* Source data
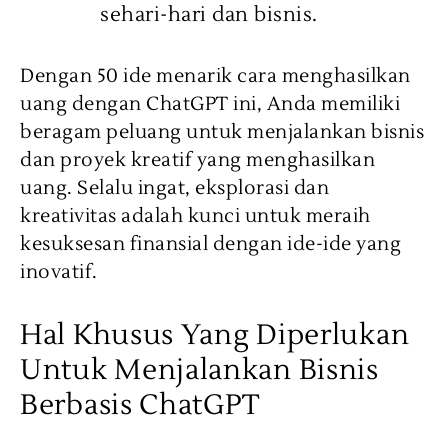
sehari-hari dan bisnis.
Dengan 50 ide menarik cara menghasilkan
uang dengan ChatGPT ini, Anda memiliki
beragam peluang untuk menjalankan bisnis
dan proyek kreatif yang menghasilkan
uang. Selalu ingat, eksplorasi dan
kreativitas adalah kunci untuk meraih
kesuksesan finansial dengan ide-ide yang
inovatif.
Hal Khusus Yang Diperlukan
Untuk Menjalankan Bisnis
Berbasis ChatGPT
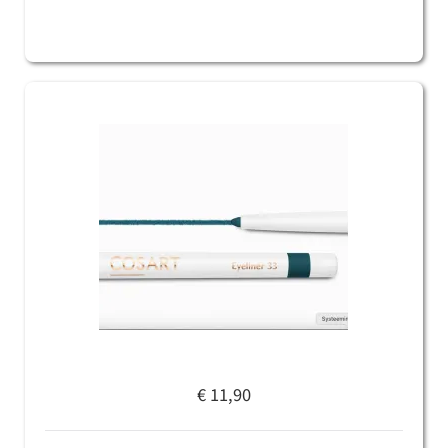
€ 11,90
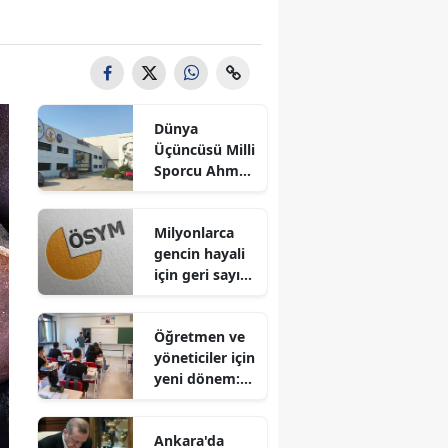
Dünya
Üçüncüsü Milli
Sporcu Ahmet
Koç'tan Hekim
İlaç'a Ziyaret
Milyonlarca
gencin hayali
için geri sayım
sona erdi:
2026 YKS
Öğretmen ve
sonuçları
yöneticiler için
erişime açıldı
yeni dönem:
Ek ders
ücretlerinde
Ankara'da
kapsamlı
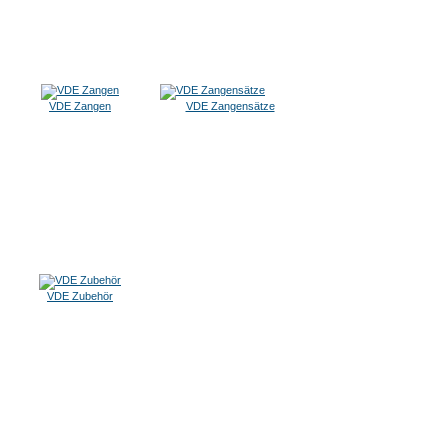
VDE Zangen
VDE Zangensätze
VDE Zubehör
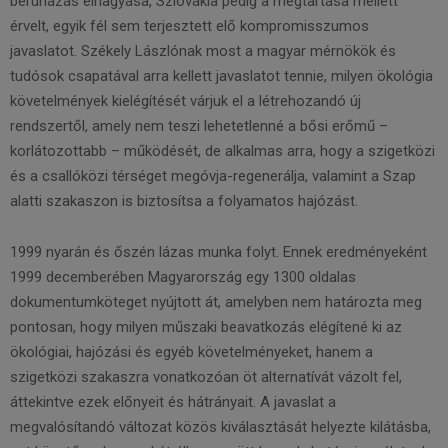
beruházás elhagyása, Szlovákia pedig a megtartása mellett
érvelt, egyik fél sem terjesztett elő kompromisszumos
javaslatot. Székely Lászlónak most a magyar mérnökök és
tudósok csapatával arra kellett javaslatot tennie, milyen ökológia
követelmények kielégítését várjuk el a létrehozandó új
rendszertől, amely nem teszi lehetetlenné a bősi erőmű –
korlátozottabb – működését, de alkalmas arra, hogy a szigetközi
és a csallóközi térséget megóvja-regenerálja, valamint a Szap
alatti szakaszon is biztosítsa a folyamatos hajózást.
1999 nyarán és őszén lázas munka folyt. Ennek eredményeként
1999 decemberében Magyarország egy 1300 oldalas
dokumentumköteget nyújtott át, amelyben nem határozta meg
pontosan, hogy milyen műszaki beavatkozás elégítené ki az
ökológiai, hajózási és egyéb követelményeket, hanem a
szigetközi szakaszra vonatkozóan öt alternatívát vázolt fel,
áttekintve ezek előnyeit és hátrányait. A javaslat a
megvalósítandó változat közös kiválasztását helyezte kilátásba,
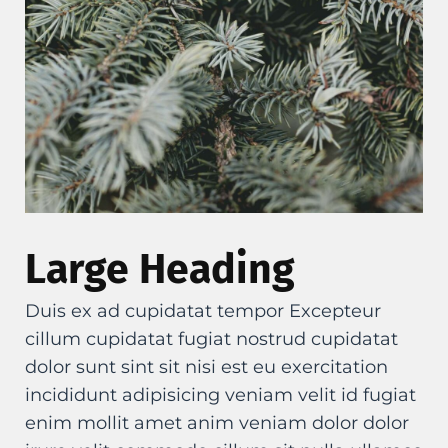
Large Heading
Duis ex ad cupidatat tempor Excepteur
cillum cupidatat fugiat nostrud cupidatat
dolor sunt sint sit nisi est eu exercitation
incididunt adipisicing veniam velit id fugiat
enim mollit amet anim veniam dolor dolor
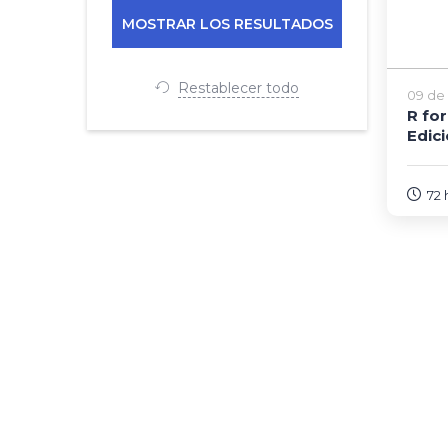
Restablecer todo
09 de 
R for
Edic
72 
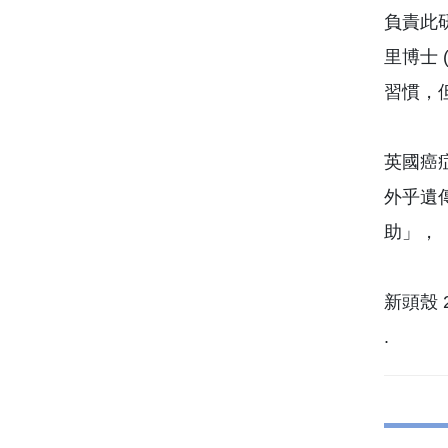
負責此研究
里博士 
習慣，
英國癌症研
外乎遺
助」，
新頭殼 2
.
* * *
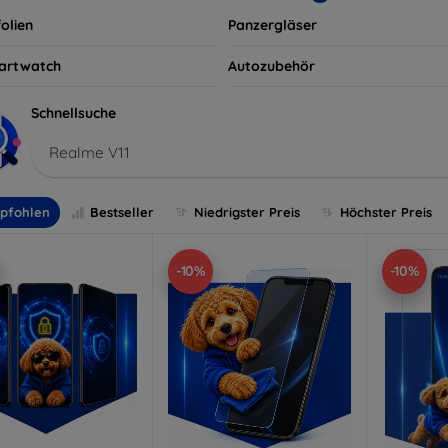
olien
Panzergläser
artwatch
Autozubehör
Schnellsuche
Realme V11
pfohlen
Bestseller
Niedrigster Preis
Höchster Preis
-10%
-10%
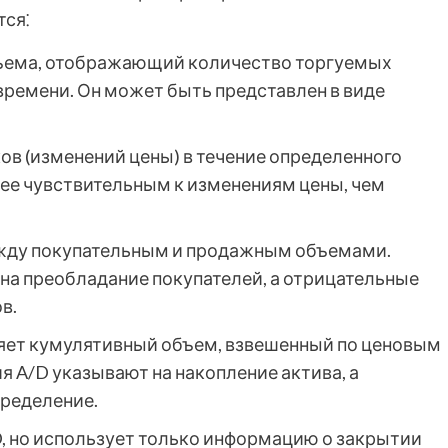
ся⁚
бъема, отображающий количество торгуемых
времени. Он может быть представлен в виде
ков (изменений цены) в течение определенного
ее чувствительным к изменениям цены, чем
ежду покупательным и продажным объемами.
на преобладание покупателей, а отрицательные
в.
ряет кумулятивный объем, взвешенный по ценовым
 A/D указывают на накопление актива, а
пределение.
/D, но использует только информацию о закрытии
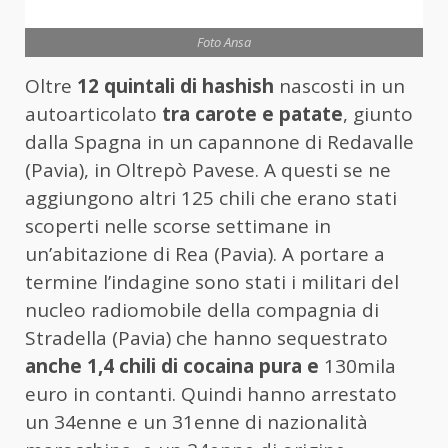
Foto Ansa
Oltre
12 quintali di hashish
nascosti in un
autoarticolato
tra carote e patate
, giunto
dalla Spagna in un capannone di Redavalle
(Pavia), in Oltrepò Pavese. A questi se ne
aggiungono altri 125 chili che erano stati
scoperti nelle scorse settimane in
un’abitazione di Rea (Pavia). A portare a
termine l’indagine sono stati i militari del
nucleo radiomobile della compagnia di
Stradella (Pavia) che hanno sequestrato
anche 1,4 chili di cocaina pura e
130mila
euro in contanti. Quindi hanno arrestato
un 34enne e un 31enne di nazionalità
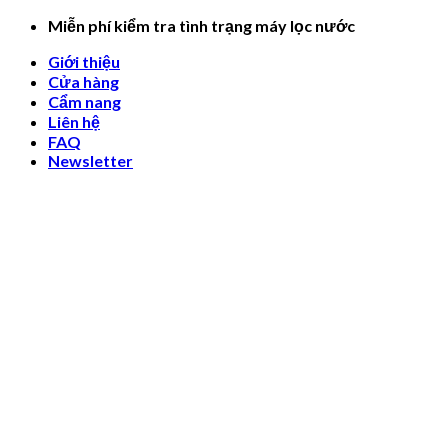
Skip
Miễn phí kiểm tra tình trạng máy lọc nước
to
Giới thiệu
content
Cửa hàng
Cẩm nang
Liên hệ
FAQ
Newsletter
...
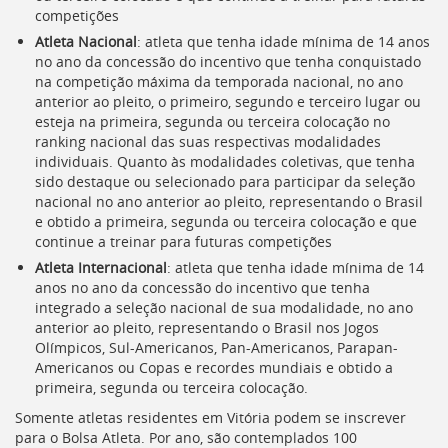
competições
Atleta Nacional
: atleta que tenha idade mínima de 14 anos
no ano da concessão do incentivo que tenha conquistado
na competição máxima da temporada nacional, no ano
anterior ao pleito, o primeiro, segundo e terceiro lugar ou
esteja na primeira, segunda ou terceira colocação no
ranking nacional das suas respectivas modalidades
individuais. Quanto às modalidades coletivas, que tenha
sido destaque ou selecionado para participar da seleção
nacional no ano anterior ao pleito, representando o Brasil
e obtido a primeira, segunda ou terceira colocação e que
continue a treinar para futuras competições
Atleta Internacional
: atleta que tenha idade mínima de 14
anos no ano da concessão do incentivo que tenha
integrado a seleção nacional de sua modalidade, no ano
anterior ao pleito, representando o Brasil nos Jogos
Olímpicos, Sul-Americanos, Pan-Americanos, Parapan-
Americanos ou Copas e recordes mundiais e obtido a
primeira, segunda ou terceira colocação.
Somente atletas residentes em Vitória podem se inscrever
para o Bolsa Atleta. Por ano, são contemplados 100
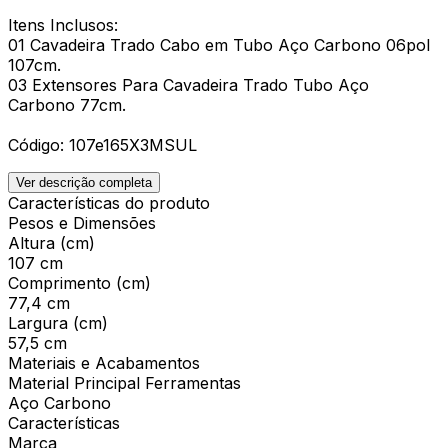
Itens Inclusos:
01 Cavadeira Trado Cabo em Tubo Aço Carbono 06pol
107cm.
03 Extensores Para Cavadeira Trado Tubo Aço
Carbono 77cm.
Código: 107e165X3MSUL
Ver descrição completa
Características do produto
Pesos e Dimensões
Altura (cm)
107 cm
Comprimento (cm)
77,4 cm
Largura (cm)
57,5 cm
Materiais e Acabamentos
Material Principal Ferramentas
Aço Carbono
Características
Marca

* Exercise
Copy exactly the material above from the line with "sehari-hari dan bisnis." to the line with "rendszertől, amely nem", ends included, and nothing else. Leave out any picture.

* Reply
sehari-hari dan bisnis.
Dengan 50 ide menarik cara menghasilkan
uang dengan ChatGPT ini, Anda memiliki
beragam peluang untuk menjalankan bisnis
dan proyek kreatif yang menghasilkan
uang. Selalu ingat, eksplorasi dan
kreativitas adalah kunci untuk meraih
kesuksesan finansial dengan ide-ide yang
inovatif.
Hal Khusus Yang Diperlukan
Untuk Menjalankan Bisnis
Berbasis ChatGPT
€ 11,90
Dünya
Üçüncüsü Milli
Sporcu Ahmet
Koç'tan Hekim
İlaç'a Ziyaret
Milyonlarca
gencin hayali
için geri sayım
sona erdi:
2026 YKS
Öğretmen ve
sonuçları
yöneticiler için
erişime açıldı
yeni dönem:
Ek ders
ücretlerinde
Ankara'da
kapsamlı
VDE Zangen
VDE Zangensätze
VDE Zubehör
beruházás elhagyása, Szlovákia pedig a megtartása mellett
érvelt, egyik fél sem terjesztett elő kompromisszumos
javaslatot. Székely Lászlónak most a magyar mérnökök és
tudósok csapatával arra kellett javaslatot tennie, milyen ökológia
követelmények kielégítését várjuk el a létrehozandó új
rendszertől, amely nem teszi lehetetlenné a bősi erőmű –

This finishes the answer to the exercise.